Method 1: Web Scraping API (ZenRows)
Web scraping APIs like ZenRows are the most effective and only surefire way to bypass Cloudflare and any anti-bot systems. Here's why.
Cloudflare uses numerous detection measures to identify and block bots. As these techniques continuously evolve, it becomes increasingly challenging and time-consuming to account for all of them manually.
This is where ZenRows plays a key role.
By handling all the technical aspects of emulating natural browsing behavior, this solution allows you to focus on extracting your necessary data.
ZenRows offers numerous features out of the box, including auto-rotating user agents, premium proxies, anti-CAPTCHA, and much more. Its headless browser functionality allows you to render JavaScript like a regular browser, further cementing its ability to imitate user behavior.

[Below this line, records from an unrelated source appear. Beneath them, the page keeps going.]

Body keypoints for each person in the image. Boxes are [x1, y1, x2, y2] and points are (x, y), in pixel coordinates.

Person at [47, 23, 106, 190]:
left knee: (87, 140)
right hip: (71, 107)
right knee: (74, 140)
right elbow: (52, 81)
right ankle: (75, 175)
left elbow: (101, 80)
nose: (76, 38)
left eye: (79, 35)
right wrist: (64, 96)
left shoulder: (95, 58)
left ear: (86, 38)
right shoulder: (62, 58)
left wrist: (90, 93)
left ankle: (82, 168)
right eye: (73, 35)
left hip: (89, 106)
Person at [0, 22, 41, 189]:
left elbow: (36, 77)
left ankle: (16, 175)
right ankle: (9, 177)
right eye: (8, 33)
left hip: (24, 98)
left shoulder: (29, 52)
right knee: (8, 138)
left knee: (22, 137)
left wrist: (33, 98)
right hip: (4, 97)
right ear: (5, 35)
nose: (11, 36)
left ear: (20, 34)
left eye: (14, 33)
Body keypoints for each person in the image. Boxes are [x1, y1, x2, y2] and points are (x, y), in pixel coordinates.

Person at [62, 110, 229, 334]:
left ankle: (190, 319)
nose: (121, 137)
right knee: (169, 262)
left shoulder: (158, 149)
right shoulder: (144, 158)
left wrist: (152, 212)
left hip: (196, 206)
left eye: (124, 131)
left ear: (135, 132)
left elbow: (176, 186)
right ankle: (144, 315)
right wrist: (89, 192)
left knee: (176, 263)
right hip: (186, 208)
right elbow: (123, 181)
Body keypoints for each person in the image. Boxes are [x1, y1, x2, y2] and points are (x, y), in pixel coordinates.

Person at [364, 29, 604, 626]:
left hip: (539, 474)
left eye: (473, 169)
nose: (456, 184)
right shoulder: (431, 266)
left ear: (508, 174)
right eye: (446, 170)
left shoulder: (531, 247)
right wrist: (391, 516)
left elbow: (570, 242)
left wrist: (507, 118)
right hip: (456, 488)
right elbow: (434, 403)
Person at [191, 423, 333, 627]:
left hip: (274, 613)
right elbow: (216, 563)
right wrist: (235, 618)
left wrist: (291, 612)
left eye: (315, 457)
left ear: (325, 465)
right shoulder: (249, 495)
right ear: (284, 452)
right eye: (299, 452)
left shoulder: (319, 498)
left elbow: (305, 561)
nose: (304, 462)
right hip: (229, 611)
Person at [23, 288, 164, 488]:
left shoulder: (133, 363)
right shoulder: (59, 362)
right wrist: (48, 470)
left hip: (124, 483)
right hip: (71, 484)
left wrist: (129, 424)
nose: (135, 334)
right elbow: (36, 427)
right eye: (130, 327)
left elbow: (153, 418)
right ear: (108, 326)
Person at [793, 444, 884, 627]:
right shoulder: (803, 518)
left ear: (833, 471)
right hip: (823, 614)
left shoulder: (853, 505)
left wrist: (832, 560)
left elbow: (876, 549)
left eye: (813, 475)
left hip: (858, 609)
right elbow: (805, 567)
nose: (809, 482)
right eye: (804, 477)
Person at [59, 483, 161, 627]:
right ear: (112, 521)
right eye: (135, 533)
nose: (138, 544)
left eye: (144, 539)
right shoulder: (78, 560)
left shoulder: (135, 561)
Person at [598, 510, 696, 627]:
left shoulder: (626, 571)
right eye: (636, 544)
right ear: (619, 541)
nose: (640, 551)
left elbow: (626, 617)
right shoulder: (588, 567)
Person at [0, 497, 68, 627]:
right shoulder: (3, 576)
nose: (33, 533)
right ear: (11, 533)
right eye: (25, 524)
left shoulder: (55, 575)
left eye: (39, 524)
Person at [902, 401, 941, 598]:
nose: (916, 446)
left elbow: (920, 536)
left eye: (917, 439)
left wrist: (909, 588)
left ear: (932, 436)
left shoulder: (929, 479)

All this and more make ZenRows the most effective option for bypassing Cloudflare and any anti-bot system.
See for yourself.
Here's a quick example: using ZenRows to scrape the same Cloudflare Challenge page that blocked Cloudscraper.
To follow along, sign up for free to get your API key. You'll be redirected to the Request Builder page.
Input the target URL and activate Premium Proxies and the JS Rendering mode. In some cases, ZenRows automatically activates these parameters.
Select the Node js language option on the right and choose the API mode. This will generate your request code.
Copy the code and use your preferred HTTP client to make a request to the ZenRows API. The code below uses Axios.
// npm install axios
const axios = require('axios');
const url = 'https://www.scrapingcourse.com/cloudflare-challenge';
const apikey = '<YOUR_ZENROWS_API_KEY>';
axios({
url: 'https://api.zenrows.com/v1/',
method: 'GET',
params: {
'url': url,
'apikey': apikey,
'js_render': 'true',
'premium_proxy': 'true',
},
})
.then(response => console.log(response.data))
.catch(error => console.log(error));
Here's the result:
<html lang="en">
<head>
<!-- ... -->
<title>Cloudflare Challenge - ScrapingCourse.com</title>
<!-- ... -->
</head>
<body>
<!-- ... -->
<h2>
You bypassed the Cloudflare challenge! :D
</h2>
<!-- other content omitted for brevity -->
</body>
</html>
Awesome, right? That's how easy it is to bypass Cloudflare using ZenRows.
Method 2: Puppetteer
Another way to emulate natural user behavior is by running live browser instances. This allows you to handle JavaScript challenges and also render dynamic pages like a regular browser.
Puppeteer, the most popular JavaScript headless browser, lets you do that. It offers a high-level API for automating Chrome via the DevTools protocol, allowing you to interact with web page elements like you would in a browser.
Moreover, you can include additional configurations like premium proxies and user agent rotation to better your chances.
Unlike Cloudscraper, Puppeteer is actively maintained by the Chrome browser automation team and boasts one of the largest developer communities.
For more information, check out this guide on Puppeteer web scraping.
However, you should know that Puppeteer doesn't guarantee a 100% success rate. Advanced Cloudflare systems can easily detect its automation properties and deny you access.
In such cases, consider web scraping APIs like ZenRows.
Method #3: Undetected ChromeDriver
Undetected ChromeDriver (UC) patches the standard Selenium ChromeDriver to avoid triggering anti-bot detection mechanisms. This makes it harder for websites to identify your scraper.
While it's originally a Python library, you can adopt it for JavaScript web scraping.
This blog on using Undetected ChromeDriver with NodeJS gives a step-by-step guide on achieving that.
Like Puppeteer, UC has its limitations. While it may work against basic anti-bot protection like those on home pages, advanced Cloudflare systems will block your request.
Conclusion
Although Cloudscraper is not the best option for bypassing Cloudflare using JavaScript, other options exist to get you over the hump. The three discussed in this article (ZenRows, Puppeteer, and Undetected Chromedriver) are powerful alternatives.
However, the most effective and only surefire way to avoid getting blocked while web scraping in JavaScript is using Web scraping APIs like ZenRows.